* **Task set**:
1/ In the coaching principles, what share of youth sports participants stop playing by age 13?
2/ Please count the lines in the records that contain the word "native", and give only the number.

* **Text**:
□ □ □ □

Principle 1:  Have Fun

Every moment both practices and games should be fun.  Eliminate as much down time in practice as possible,   keep your drills as up tempo drills (no drill should last more then 8-12 minutes) (some drills can be as little as 3-5 minutes).  Don’t over coach.  Demonstrate the skill then get out of the way.

Principle 2: Have a Plan

Practice plans can be the coaches best friend.  Don’t have a practice if you don’t have a plan.  You can always improvise i.e. your plan is modeled for 22 players and only 8 players can make practice.  I cannot emphasize how important a practice plan is for your teams success.

Principle 3: Everyone should play (Youth Lacrosse)

Youth sports should be a positive fun experience.  The statistics are staggering.  Almost 75% of all youth sports participants stop playing at the age of 13.  Most of this can be attributed to, warming the bench without equal playing time, practices that are disorganized or boring, no improvement of individual and team skills.  I am a firm believer that kids learn from their peers (good and bad) and if you only play your better players the other players will never improve.  Plus it is a great opportunity to have your better players become mentors

Principle 4: Teach every position

It is very important to teach every player each position on the lacrosse field.  This is especially true when coaching grades K-4.  Most 5-6 graders and 7-8 graders tend to gravitate to a specific position.  My rallying cry as a middle school coach is to “find a way to get on the field”.  Many of my players move on to the Varsity as 9th graders and because they can play multiple positions they find more playing time at the JV and Varsity level and the tend to contribute right away.

□ □ □ □

* **Records supplied**:
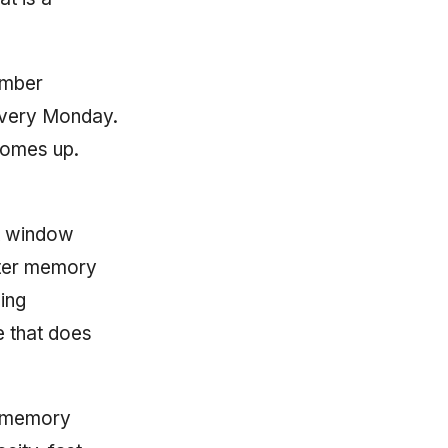
ember
 every Monday.
comes up.
xt window
tter memory
ing
e that does
g memory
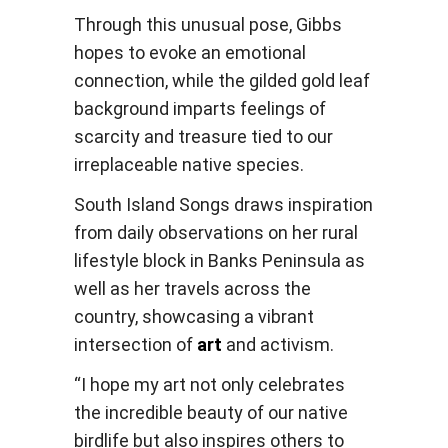
Through this unusual pose, Gibbs
hopes to evoke an emotional
connection, while the gilded gold leaf
background imparts feelings of
scarcity and treasure tied to our
irreplaceable native species.
South Island Songs draws inspiration
from daily observations on her rural
lifestyle block in Banks Peninsula as
well as her travels across the
country, showcasing a vibrant
intersection of
art
and activism.
“I hope my art not only celebrates
the incredible beauty of our native
birdlife but also inspires others to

□ □ □ □

* **Answers per task**:
1/ Almost 75% of all youth sports participants stop playing at the age of 13.

2/ 2